■ **EXERCISE AIM**
Among the entries, find the lines with the string "Informationen" and copy them.

■ **SUPPLIED ENTRIES**
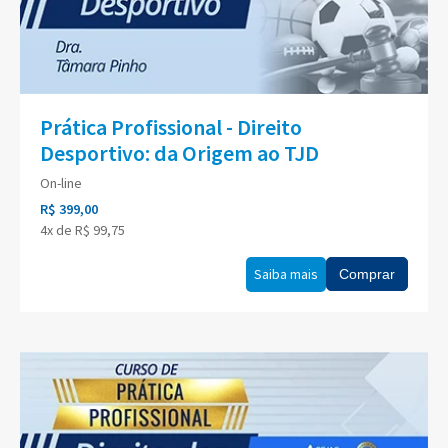
Prática Profissional - Direito
Desportivo: da Origem ao TJD
On-line
R$ 399,00
4x de R$ 99,75
Saiba mais
Comprar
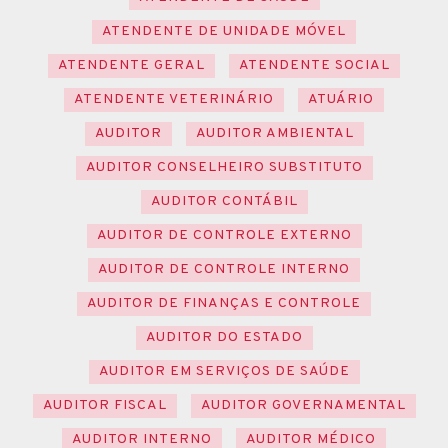
ATENDENTE DE UNIDADE MÓVEL
ATENDENTE GERAL
ATENDENTE SOCIAL
ATENDENTE VETERINÁRIO
ATUÁRIO
AUDITOR
AUDITOR AMBIENTAL
AUDITOR CONSELHEIRO SUBSTITUTO
AUDITOR CONTÁBIL
AUDITOR DE CONTROLE EXTERNO
AUDITOR DE CONTROLE INTERNO
AUDITOR DE FINANÇAS E CONTROLE
AUDITOR DO ESTADO
AUDITOR EM SERVIÇOS DE SAÚDE
AUDITOR FISCAL
AUDITOR GOVERNAMENTAL
AUDITOR INTERNO
AUDITOR MÉDICO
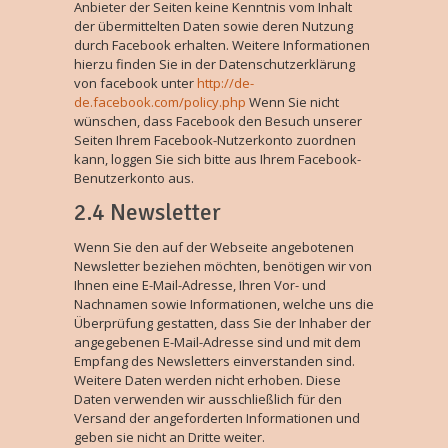
Anbieter der Seiten keine Kenntnis vom Inhalt
der übermittelten Daten sowie deren Nutzung
durch Facebook erhalten. Weitere Informationen
hierzu finden Sie in der Datenschutzerklärung
von facebook unter
http://de-
de.faceboo
k.com/policy.php
Wenn Sie nicht
wünschen, dass Facebook den Besuch unserer
Seiten Ihrem Facebook-Nutzerkonto zuordnen
kann, loggen Sie sich bitte aus Ihrem Facebook-
Benutzerkonto aus.
2.4 Newsletter
Wenn Sie den auf der Webseite angebotenen
Newsletter beziehen möchten, benötigen wir von
Ihnen eine E-Mail-Adresse, Ihren Vor- und
Nachnamen sowie Informationen, welche uns die
Überprüfung gestatten, dass Sie der Inhaber der
angegebenen E-Mail-Adresse sind und mit dem
Empfang des Newsletters einverstanden sind.
Weitere Daten werden nicht erhoben. Diese
Daten verwenden wir ausschließlich für den
Versand der angeforderten Informationen und
geben sie nicht an Dritte weiter.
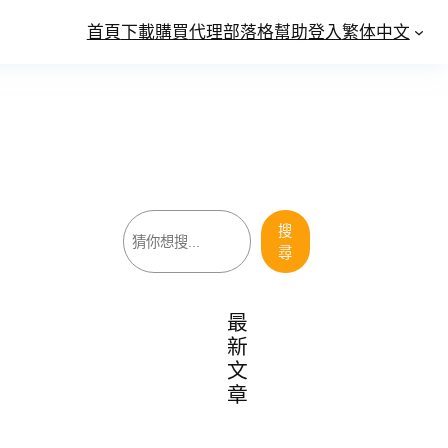
首頁
下載
購買
代理
部落格
幫助
登入
繁体中文
搜
搜
尋
尋
最
新
文
章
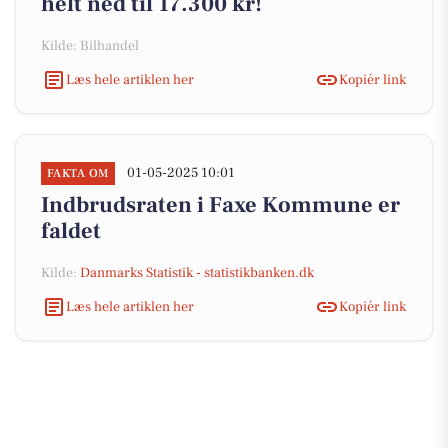
helt ned til 17.300 kr!
Kilde: Bilhandel
Læs hele artiklen her
Kopiér link
01-05-2025 10:01
FAKTA OM
Indbrudsraten i Faxe Kommune er
faldet
Kilde:
Danmarks Statistik - statistikbanken.dk
Læs hele artiklen her
Kopiér link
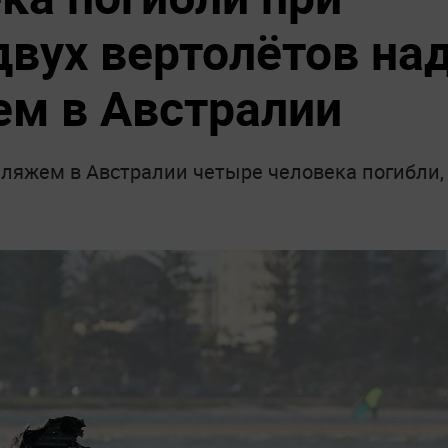
двух вертолётов на
м в Австралии
пляжем в Австралии четыре человека погибли,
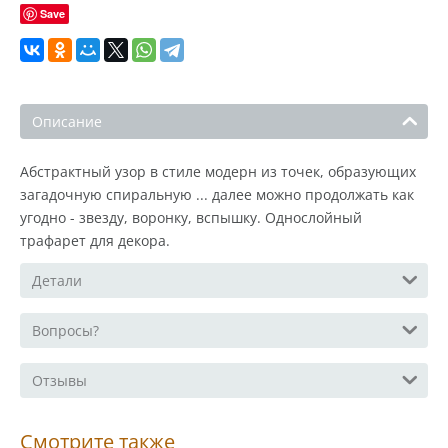
Save
Описание
Абстрактный узор в стиле модерн из точек, образующих
загадочную спиральную ... далее можно продолжать как
угодно - звезду, воронку, вспышку. Однослойный
трафарет для декора.
Детали
Вопросы?
Отзывы
Смотрите также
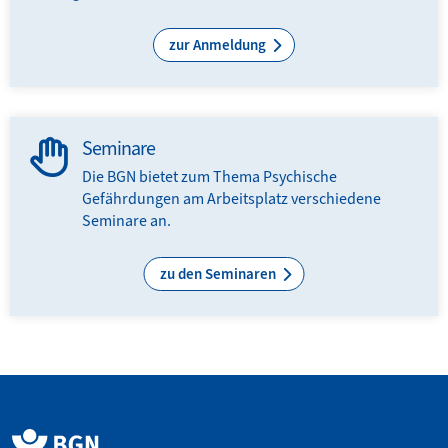
zur Anmeldung
Seminare
Die BGN bietet zum Thema Psychi­sche
Gefährdungen am Arbeitsplatz verschiedene
Seminare an.
zu den Seminaren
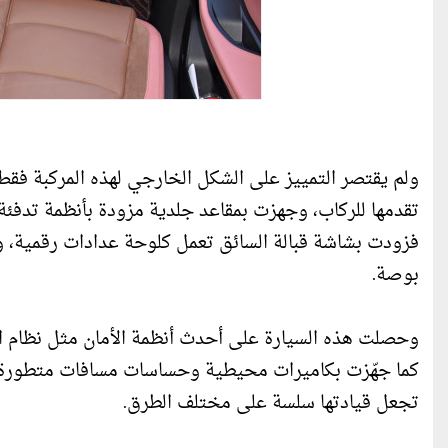
ولم يقتصر التمييز على الشكل الخارجي لهذه المركبة فق
تقدمها للركاب، وجهزت بمقاعد جلدية مزودة بأنظمة تدفئة
بوصة.
وحصلت هذه السيارة على أحدث أنظمة الأمان مثل نظام النق
كما جهّزت بكاميرات محيطية وحساسات مسافات متطورة، 
تجعل قيادتها سلسة على مختلف الطرق.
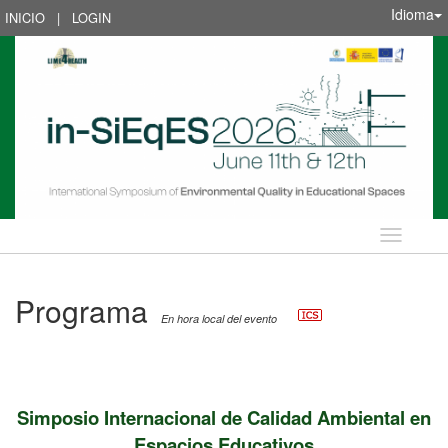
Idioma
INICIO
|
LOGIN
Idioma
Programa
En hora local del evento
Simposio Internacional de Calidad Ambiental en
Espacios Educativos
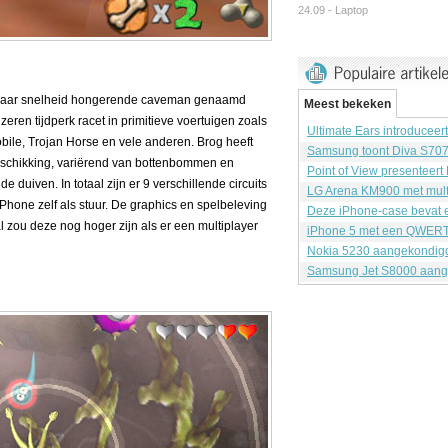
24.09 -
Laptop
naar snelheid hongerende caveman genaamd
Meest bekeken
zeren tijdperk racet in primitieve voertuigen zoals
Ultimate Ears introduceer
ile, Trojan Horse en vele anderen. Brog heeft
Samsung toont Diva S70
beschikking, variërend van bottenbommen en
Point of View presenteert
 duiven. In totaal zijn er 9 verschillende circuits
LG Arena KM900 met mult
iPhone zelf als stuur. De graphics en spelbeleving
Deze iPhone-case bevat e
 zou deze nog hoger zijn als er een multiplayer
iPhone 5 met een QWERT
Nokia 5230 aangekondig
Samsung Jet S8000 aang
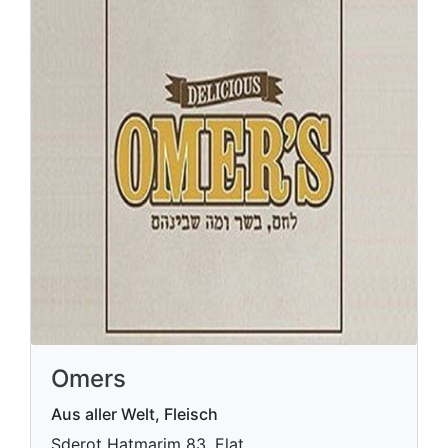
Omers
Aus aller Welt, Fleisch
Sderot Hatmarim 83, Elat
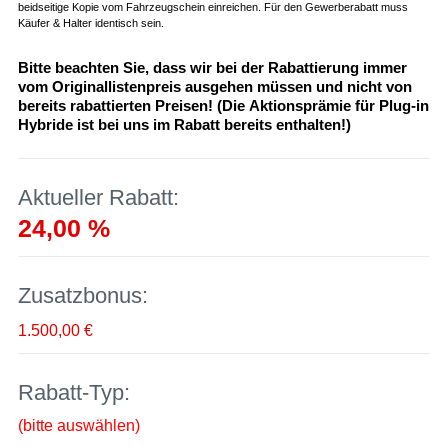
beidseitige Kopie vom Fahrzeugschein einreichen. Für den Gewerberabatt muss
Käufer & Halter identisch sein.
Bitte beachten Sie, dass wir bei der Rabattierung immer
vom Originallistenpreis ausgehen müssen und nicht von
bereits rabattierten Preisen! (Die Aktionsprämie für Plug-in
Hybride ist bei uns im Rabatt bereits enthalten!)
Aktueller Rabatt:
24,00 %
Zusatzbonus:
1.500,00 €
Rabatt-Typ:
(bitte auswählen)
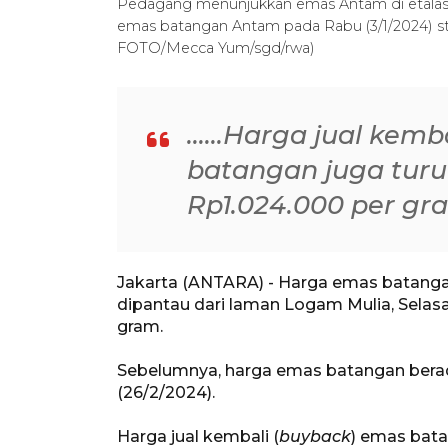
Pedagang menunjukkan emas Antam di etalase t
emas batangan Antam pada Rabu (3/1/2024) st
FOTO/Mecca Yum/sgd/rwa)
......Harga jual kem
batangan juga turu
Rp1.024.000 per gram 
Jakarta (ANTARA) - Harga emas batang
dipantau dari laman Logam Mulia, Selasa
gram.
Sebelumnya, harga emas batangan berada
(26/2/2024).
Harga jual kembali (
buyback
) emas bata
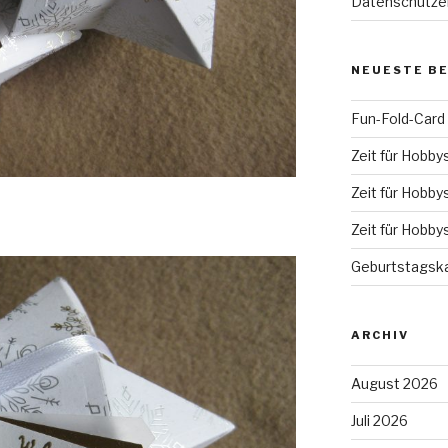
Datenschutze
NEUESTE B
Fun-Fold-Card
Zeit für Hobby
Zeit für Hobby
Zeit für Hobby
Geburtstagska
ARCHIV
August 2026
Juli 2026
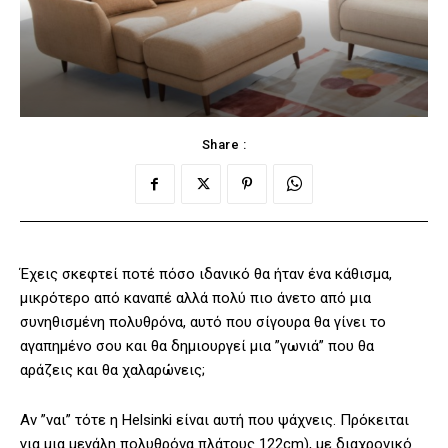
Share :
Έχεις σκεφτεί ποτέ πόσο ιδανικό θα ήταν ένα κάθισμα,
μικρότερο από καναπέ αλλά πολύ πιο άνετο από μια
συνηθισμένη πολυθρόνα, αυτό που σίγουρα θα γίνει το
αγαπημένο σου και θα δημιουργεί μια ”γωνιά” που θα
αράζεις και θα χαλαρώνεις;
Αν ”ναι” τότε η Helsinki είναι αυτή που ψάχνεις. Πρόκειται
για μια μεγάλη πολυθρόνα πλάτους 122cm), με διαχρονικό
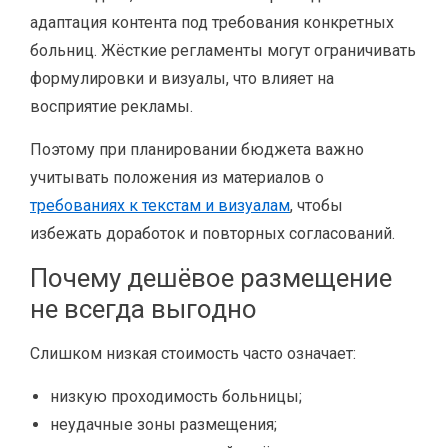
адаптация контента под требования конкретных
больниц. Жёсткие регламенты могут ограничивать
формулировки и визуалы, что влияет на
восприятие рекламы.
Поэтому при планировании бюджета важно
учитывать положения из материалов о
требованиях к текстам и визуалам
, чтобы
избежать доработок и повторных согласований.
Почему дешёвое размещение
не всегда выгодно
Слишком низкая стоимость часто означает:
низкую проходимость больницы;
неудачные зоны размещения;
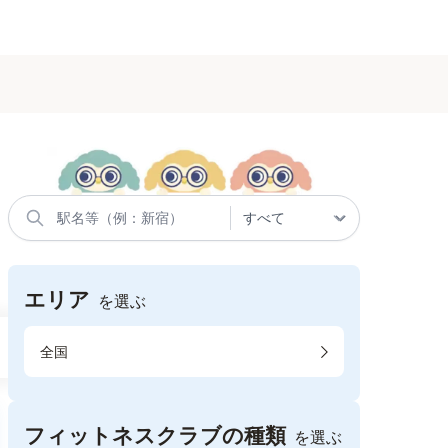
エリア
を選ぶ
全国
フィットネスクラブの種類
を選ぶ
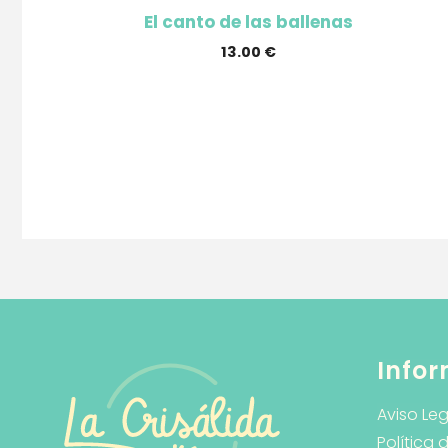
El canto de las ballenas
13.00
€
Infor
Aviso Leg
Política 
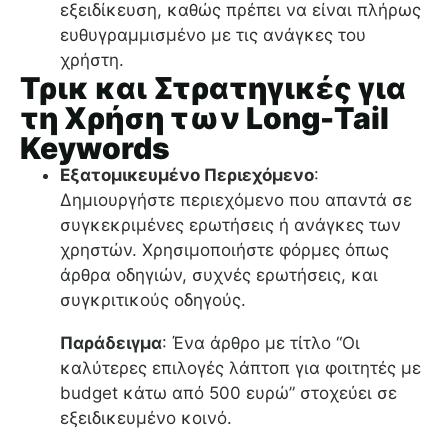
εξειδίκευση, καθώς πρέπει να είναι πλήρως
ευθυγραμμισμένο με τις ανάγκες του
χρήστη.
Τρικ και Στρατηγικές για
τη Χρήση των Long-Tail
Keywords
Εξατομικευμένο Περιεχόμενο
:
Δημιουργήστε περιεχόμενο που απαντά σε
συγκεκριμένες ερωτήσεις ή ανάγκες των
χρηστών. Χρησιμοποιήστε φόρμες όπως
άρθρα οδηγιών, συχνές ερωτήσεις, και
συγκριτικούς οδηγούς.
Παράδειγμα
: Ένα άρθρο με τίτλο “Οι
καλύτερες επιλογές λάπτοπ για φοιτητές με
budget κάτω από 500 ευρώ” στοχεύει σε
εξειδικευμένο κοινό.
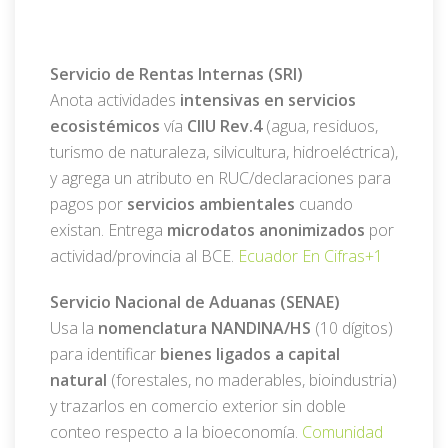
Servicio de Rentas Internas (SRI)
Anota actividades
intensivas en servicios
ecosistémicos
vía
CIIU Rev.4
(agua, residuos,
turismo de naturaleza, silvicultura, hidroeléctrica),
y agrega un atributo en RUC/declaraciones para
pagos por
servicios ambientales
cuando
existan. Entrega
microdatos anonimizados
por
actividad/provincia al BCE.
Ecuador En Cifras
+1
Servicio Nacional de Aduanas (SENAE)
Usa la
nomenclatura NANDINA/HS
(10 dígitos)
para identificar
bienes ligados a capital
natural
(forestales, no maderables, bioindustria)
y trazarlos en comercio exterior sin doble
conteo respecto a la bioeconomía.
Comunidad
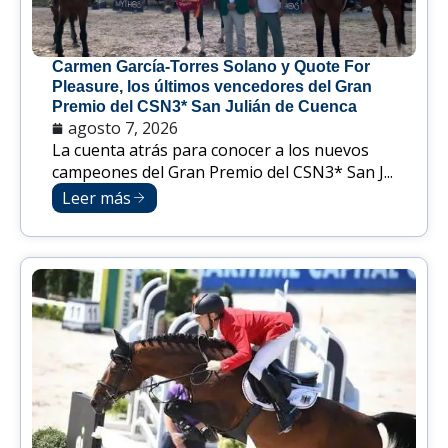
Carmen García-Torres Solano y Quote For
Pleasure, los últimos vencedores del Gran
Premio del CSN3* San Julián de Cuenca
agosto 7, 2026
La cuenta atrás para conocer a los nuevos
campeones del Gran Premio del CSN3* San J...
Leer más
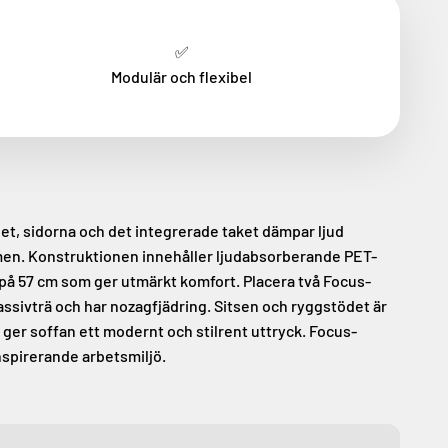
✅
Modulär och flexibel
et, sidorna och det integrerade taket dämpar ljud
mmen. Konstruktionen innehåller ljudabsorberande PET-
 på 57 cm som ger utmärkt komfort. Placera två Focus-
assivträ och har nozagfjädring. Sitsen och ryggstödet är
 ger soffan ett modernt och stilrent uttryck. Focus-
spirerande arbetsmiljö.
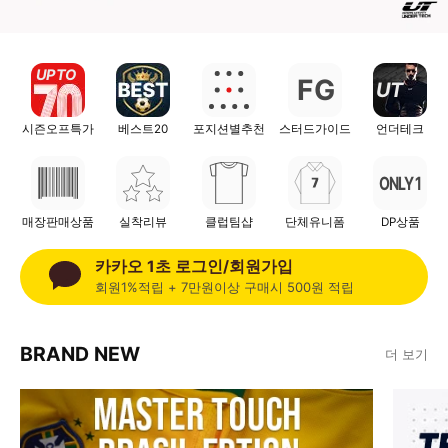
UP TO
F
G
UT
시즌오프특가
베스트20
포지션별추천
스터드가이드
언더테크
ONLY 1
매장판매상품
실착리뷰
클럽팀샵
단체유니폼
DP상품
카카오 1초 로그인/회원가입
회원1%적립 + 7만원이상 구매시 500원 적립
BRAND NEW
더 보기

■ **EXERCISE RESULT**
durch Facebook erhalten. Weitere Informationen
Nachnamen sowie Informationen, welche uns die
Versand der angeforderten Informationen und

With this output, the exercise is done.